То, что распоряжения такого рода существовали во всех организациях, косвенно подтверждает дата возбуждения уголовного дела по факту нападения на Раю Рахматуллину – 3 мая. Дело возбудил начальник 1-го отделения уголовного розыска Лямин, который выезжал на место преступления и лично допрашивал свидетелей, так что всю картину случившегося он лично видел ещё 1 мая. В принципе, именно тогда он и должен был возбудить дело, но.., соответствующее постановление он оформил только 3 числа, и, думается, это произошло не без подачи руководства.
Уголовное дело было возбуждено по ст.136 УК РСФСР («умышленное убийство»). Данное обстоятельство может до известной степени озадачить современного читателя, который задастся резонным вопросом: о каком же убийстве идёт речь, коли девочка осталась жива? Но как уже упоминалось, Уголовный кодекс РСФСР от 1926 г. покушение на убийство не выделял в самостоятельный состав преступления и не проводил разницы между попыткой убийства и завершённым убийством, другими словами, с точки зрения советского законодателя, это были одинаковые преступления. Таким образом, нападение на Раю было квалифицировано по одной из самых серьёзных статей кодекса. Если мы вспомним, что по факту похищения Бори Титова и попытки его убийства в феврале 1939 г. дело вообще не возбуждалось, а все милицейские материалы оказались благополучно утрачены, то нельзя не признать: прогресс, что называется, был налицо.

--------------------

# Задания:
(A) Ответьте на вопросы по тексту о деле о нападении на Раю Рахматуллину:
(i) Какого числа было возбуждено уголовное дело по факту нападения на Раю Рахматуллину?
(ii) По какой статье УК РСФСР было возбуждено это дело?
(iii) В каком месяце и году произошли похищение Бори Титова и попытка его убийства?
(B) Напишите продолжение текста о деле о нападении на Раю Рахматуллину, начав сразу после его последнего предложения.

(Данные для анализа диаграмм)
--------------------

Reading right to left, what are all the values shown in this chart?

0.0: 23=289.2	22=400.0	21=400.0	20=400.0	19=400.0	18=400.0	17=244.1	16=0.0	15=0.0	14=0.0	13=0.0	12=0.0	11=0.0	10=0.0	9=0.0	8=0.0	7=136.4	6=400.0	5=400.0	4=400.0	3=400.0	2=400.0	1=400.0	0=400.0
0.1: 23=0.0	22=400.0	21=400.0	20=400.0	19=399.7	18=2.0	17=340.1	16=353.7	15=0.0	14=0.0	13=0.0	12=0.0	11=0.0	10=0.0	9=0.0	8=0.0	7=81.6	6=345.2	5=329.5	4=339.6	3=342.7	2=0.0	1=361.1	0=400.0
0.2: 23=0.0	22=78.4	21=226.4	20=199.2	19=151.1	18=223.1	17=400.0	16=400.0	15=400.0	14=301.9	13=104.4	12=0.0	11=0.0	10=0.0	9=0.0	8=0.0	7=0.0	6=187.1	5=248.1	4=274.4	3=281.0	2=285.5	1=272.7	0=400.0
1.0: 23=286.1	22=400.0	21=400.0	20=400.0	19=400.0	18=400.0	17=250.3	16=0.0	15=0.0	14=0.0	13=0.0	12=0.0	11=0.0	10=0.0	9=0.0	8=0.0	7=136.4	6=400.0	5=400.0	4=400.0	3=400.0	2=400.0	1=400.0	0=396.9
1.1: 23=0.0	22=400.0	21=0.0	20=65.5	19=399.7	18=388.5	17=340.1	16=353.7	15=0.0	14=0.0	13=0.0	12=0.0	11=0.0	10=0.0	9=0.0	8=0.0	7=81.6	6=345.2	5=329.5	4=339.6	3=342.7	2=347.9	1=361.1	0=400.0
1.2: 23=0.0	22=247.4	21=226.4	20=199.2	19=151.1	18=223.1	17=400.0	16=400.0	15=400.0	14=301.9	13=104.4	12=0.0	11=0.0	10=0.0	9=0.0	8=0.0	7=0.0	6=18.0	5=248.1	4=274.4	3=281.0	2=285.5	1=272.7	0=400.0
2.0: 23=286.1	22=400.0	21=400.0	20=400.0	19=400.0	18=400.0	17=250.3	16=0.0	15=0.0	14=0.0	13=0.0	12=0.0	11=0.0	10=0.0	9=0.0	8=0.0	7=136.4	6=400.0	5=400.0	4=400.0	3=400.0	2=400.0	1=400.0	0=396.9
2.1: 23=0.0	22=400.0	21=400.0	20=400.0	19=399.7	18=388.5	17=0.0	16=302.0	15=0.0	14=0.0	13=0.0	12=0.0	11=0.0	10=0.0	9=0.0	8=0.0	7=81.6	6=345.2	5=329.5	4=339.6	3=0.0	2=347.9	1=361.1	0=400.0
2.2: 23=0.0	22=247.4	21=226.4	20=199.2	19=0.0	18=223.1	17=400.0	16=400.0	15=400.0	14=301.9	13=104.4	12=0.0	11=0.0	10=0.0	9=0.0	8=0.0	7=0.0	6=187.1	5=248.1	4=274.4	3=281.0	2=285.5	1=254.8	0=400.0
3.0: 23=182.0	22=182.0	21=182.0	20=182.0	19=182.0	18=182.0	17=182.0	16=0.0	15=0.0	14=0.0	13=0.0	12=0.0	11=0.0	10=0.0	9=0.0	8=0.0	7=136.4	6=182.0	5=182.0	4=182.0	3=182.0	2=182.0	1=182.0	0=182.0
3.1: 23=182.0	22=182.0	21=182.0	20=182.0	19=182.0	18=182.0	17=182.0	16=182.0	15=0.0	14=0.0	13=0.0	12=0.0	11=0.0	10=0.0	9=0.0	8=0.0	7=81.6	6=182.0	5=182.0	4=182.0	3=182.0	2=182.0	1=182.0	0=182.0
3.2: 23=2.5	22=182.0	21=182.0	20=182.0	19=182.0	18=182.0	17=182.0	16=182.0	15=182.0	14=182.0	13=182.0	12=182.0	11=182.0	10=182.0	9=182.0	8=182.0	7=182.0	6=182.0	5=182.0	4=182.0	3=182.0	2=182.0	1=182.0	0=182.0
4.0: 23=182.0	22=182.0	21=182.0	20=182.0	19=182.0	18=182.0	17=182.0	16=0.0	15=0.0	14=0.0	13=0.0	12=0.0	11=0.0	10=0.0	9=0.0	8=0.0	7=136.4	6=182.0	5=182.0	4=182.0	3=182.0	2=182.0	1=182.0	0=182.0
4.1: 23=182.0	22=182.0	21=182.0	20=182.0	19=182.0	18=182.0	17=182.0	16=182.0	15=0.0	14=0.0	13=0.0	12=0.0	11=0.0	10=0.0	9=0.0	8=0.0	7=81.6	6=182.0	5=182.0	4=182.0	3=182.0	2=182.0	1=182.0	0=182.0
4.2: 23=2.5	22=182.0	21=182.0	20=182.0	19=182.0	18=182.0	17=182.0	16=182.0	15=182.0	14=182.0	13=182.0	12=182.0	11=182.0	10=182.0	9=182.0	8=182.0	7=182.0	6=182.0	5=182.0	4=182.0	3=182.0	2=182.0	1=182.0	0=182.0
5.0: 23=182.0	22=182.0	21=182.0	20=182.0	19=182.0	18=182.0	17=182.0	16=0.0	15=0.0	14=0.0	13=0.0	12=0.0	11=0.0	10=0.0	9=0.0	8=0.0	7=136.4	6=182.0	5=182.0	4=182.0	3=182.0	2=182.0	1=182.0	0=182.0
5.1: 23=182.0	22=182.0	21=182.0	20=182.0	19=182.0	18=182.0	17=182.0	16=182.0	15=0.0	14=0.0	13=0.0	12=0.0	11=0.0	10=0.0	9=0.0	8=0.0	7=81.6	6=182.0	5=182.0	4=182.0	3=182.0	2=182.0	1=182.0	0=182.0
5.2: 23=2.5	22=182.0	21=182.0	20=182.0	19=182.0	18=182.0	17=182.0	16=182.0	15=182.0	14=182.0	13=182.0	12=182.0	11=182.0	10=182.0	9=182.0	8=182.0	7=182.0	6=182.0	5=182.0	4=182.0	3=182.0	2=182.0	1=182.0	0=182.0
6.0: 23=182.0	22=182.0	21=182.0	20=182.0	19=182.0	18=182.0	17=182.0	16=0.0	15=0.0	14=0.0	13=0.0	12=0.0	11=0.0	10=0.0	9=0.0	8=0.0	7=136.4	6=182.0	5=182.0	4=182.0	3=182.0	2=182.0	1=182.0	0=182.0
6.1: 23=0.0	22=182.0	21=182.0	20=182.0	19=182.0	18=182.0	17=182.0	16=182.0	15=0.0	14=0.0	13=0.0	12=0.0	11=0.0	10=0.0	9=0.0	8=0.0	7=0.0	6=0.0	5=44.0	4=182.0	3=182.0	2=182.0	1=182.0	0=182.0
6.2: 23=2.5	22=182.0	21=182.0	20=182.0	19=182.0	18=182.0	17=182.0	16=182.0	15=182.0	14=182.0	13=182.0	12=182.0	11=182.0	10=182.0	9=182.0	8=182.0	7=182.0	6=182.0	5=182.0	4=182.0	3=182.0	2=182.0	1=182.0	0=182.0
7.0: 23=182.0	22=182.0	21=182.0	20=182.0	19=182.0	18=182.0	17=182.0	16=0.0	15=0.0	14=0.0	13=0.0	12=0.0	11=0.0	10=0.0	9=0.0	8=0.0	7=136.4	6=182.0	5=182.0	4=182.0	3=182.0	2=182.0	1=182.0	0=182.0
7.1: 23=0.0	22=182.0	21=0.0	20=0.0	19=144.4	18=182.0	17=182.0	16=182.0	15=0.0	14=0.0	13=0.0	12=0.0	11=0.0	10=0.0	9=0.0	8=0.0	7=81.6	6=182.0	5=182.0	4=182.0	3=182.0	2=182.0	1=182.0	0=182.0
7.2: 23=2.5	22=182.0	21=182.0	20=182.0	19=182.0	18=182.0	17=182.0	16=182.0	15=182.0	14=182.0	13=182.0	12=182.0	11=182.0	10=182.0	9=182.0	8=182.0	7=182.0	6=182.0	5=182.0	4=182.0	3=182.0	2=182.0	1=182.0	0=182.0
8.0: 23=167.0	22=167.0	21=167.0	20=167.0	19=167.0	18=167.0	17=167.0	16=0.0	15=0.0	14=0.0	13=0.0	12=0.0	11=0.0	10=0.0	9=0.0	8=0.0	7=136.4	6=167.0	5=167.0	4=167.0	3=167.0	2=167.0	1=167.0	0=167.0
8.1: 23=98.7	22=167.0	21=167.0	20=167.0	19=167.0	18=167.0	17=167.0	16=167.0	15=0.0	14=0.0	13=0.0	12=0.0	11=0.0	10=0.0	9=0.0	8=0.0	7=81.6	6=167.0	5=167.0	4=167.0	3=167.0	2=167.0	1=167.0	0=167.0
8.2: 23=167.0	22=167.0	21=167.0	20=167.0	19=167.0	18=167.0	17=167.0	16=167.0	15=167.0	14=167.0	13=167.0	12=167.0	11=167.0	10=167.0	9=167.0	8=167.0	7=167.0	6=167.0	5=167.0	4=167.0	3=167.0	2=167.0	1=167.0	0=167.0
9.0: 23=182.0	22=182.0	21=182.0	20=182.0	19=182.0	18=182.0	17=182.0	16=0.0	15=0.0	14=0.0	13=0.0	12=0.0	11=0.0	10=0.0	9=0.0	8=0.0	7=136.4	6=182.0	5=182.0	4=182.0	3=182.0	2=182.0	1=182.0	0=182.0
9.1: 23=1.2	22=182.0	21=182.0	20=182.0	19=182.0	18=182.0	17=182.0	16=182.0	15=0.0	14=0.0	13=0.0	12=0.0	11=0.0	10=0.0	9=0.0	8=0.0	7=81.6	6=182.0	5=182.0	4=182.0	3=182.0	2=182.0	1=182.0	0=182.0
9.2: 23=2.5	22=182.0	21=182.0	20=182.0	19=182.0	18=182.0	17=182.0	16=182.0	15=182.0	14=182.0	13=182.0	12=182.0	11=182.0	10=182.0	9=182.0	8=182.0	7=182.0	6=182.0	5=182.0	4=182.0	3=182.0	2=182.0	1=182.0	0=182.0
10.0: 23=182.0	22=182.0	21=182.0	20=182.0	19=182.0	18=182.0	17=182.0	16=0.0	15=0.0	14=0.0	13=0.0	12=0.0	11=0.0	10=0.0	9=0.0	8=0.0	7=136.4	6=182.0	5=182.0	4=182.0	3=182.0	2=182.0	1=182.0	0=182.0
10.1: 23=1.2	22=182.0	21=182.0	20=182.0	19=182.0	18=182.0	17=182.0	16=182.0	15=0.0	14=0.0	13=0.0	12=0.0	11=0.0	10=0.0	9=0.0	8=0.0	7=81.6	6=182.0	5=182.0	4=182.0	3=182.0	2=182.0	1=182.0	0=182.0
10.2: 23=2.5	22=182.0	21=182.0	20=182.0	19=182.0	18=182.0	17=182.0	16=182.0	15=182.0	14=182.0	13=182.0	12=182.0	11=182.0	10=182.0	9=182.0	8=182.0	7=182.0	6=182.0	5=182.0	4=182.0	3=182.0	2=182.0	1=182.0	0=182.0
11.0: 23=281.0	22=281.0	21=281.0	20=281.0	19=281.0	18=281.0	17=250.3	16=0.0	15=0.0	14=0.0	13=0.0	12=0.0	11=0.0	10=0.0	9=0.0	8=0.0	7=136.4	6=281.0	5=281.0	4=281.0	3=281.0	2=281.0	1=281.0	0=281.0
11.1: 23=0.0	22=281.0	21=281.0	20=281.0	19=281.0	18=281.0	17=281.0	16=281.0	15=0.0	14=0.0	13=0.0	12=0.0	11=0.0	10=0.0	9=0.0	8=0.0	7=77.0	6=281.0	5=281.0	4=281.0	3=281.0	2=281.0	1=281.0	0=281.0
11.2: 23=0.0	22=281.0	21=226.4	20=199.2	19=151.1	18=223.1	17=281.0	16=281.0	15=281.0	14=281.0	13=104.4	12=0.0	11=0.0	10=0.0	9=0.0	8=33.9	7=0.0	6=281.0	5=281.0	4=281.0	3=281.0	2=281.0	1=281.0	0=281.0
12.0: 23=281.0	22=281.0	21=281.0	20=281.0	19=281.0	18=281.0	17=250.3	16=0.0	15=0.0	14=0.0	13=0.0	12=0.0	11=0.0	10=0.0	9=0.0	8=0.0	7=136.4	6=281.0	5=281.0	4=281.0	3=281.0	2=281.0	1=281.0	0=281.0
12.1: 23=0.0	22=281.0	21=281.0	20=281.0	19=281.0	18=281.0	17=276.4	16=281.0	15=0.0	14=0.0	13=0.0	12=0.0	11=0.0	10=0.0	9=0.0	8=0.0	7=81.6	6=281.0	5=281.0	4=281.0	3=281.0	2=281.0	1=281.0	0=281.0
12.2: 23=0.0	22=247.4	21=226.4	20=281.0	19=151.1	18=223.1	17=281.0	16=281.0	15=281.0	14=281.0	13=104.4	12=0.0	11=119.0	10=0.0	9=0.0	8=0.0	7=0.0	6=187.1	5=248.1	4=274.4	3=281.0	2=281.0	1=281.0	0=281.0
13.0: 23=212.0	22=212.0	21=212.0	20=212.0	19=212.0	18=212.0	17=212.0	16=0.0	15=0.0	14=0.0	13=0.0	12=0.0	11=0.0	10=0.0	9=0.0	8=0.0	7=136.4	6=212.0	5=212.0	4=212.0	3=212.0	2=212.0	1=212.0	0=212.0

--------------------

# Ответы к заданиям:
(A)
(i) 3 мая.
(ii) По статье 136 («умышленное убийство»).
(iii) В феврале 1939 г.

(B)
Видимо, обстановка в Свердловске в те дни уже была такой, что отмахиваться от инцидентов с детьми стало попросту невозможно. Уголовному розыску следовало, наконец, разобраться, что же такое происходит в городе?!
Вечером 1 мая мать потерпевшей – Асия Рахматуллина – была допрошена лейтенантом Ляминым вторично. После того, как Рае оказали необходимую помощь и дали успокоительное, девочка уснула и проснулась около 16 часов. Мать получила возможность поговорить с нею. Содержание этого разговора она передала сотруднику уголовного розыска в следующих словах (орфография оригинала сохранена): «Когда я её спросила, кто и как её порезал, она мне ответил, что когда она играла в ограде к ней подошёл молодой мужчина по национальности русский высокого росту и увёл её в уборную, где и стал ей ножом колоть в лицо, но что далее было она мне ничего не могла объяснить».
Однако к тому моменту лейтенант Лямин уже знал, что после прибытия раненой девочки в больницу врач Ожегова, осматривавшая её, поинтересовалась: «Кто тебя ранил?» И Рая ответила: «Меня избила незнакомая тётенька». Сказанное слышали несколько врачей – Яворский, Улицкий, разумеется, сама Ожегова – так что произошедшее не могло быть поставлено под сомнение. В истории болезни появилась соответствующая запись. Теперь же получалось, что пересказ матерью слов раненой девочки вступал в явное противоречие с тем, что слышали врачи. О том, что Рая сразу после ранения упоминала «тётеньку», сообщил милиции и Виктор Зайцев.